TEXTO APRESENTADO —
▶
Houve muita turbulência dentro das Forças Armadas, ainda com a ideia de que as Forças Armadas são os garantidores da democracia, portanto, eles podem decidir se é um poder moderador. Eu queria fazer duas perguntas aqui. Primeiro, como blindar a democracia brasileira de um outro evento como esse, que nós não podemos mais ter um susto a essa altura? E se o caminho é alterar o artigo 142?

Eu acho que alterar o artigo 142 é despiciendo porque nenhuma Constituição é uma carta suicida. É óbvio que o artigo 142 na sua interpretação exegética e teleológica não permite golpes de Estado. Quando se começou com essa discussão de que o artigo 142 dizia que as forças armadas eram um poder moderador, aliás, uma tradição que vem desde a República Velha, desde o golpe da República, o Supremo foi muito claro quando disse que aquilo não autorizava golpes de Estado. Pode ser alterado sem problema algum. Mas não foi ele que gerou todo esse caos que nós estamos vivendo hoje.

Eu acho que a maneira que nós temos de blindar a democracia é, primeiro, o judiciário ser o garante dela, porque é ele que, em última análise, bate o martelo e dá a última palavra, e que diz qual é o direito e interpreta a Constituição. Todos nós somos juízes constitucionais interamericanos. E depois, um processo continuado, um projeto intergeracional. As constituições são cartas inacabadas, que devem ser feitas e reconstruídas e repensadas de geração em geração. Então, o letramento e a conscientização do que é uma ditadura e de quais são as benéficas de um regime democrático, ela tem que ser incorporada no inconsciente coletivo para que ele possa entender os benefícios de um regime ilegítimo. Eu fico espantada quando a juventude pede a ditadura militar.
◀
PARTES DO EXERCÍCIO —
**1.** Traduza para o inglês esta frase do texto sobre o artigo 142: "Eu fico espantada quando a juventude pede a ditadura militar."
**2.** De acordo com o texto sobre o artigo 142, desde quando vem a tradição de ver as forças armadas como poder moderador?
**3.** No texto sobre o artigo 142, copie o trecho que começa em "Houve muita turbulência" e segue até "o artigo 142?", substituindo "Forças Armadas" por "instituições militares".
Não é preciso consultar os dados.

DADOS BRUTOS —
▶
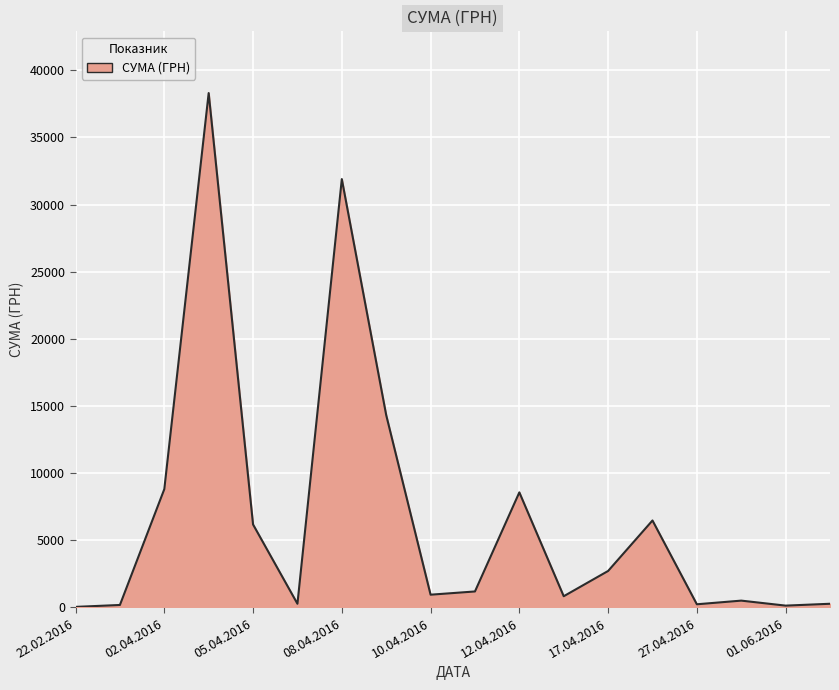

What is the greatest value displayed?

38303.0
◀
SOLUÇÕES EM ORDEM —
**1.** I am astonished when young people call for a military dictatorship.

**2.** Desde a República Velha, desde o golpe da República.

**3.**
Houve muita turbulência dentro das instituições militares, ainda com a ideia de que as instituições militares são os garantidores da democracia, portanto, eles podem decidir se é um poder moderador. Eu queria fazer duas perguntas aqui. Primeiro, como blindar a democracia brasileira de um outro evento como esse, que nós não podemos mais ter um susto a essa altura? E se o caminho é alterar o artigo 142?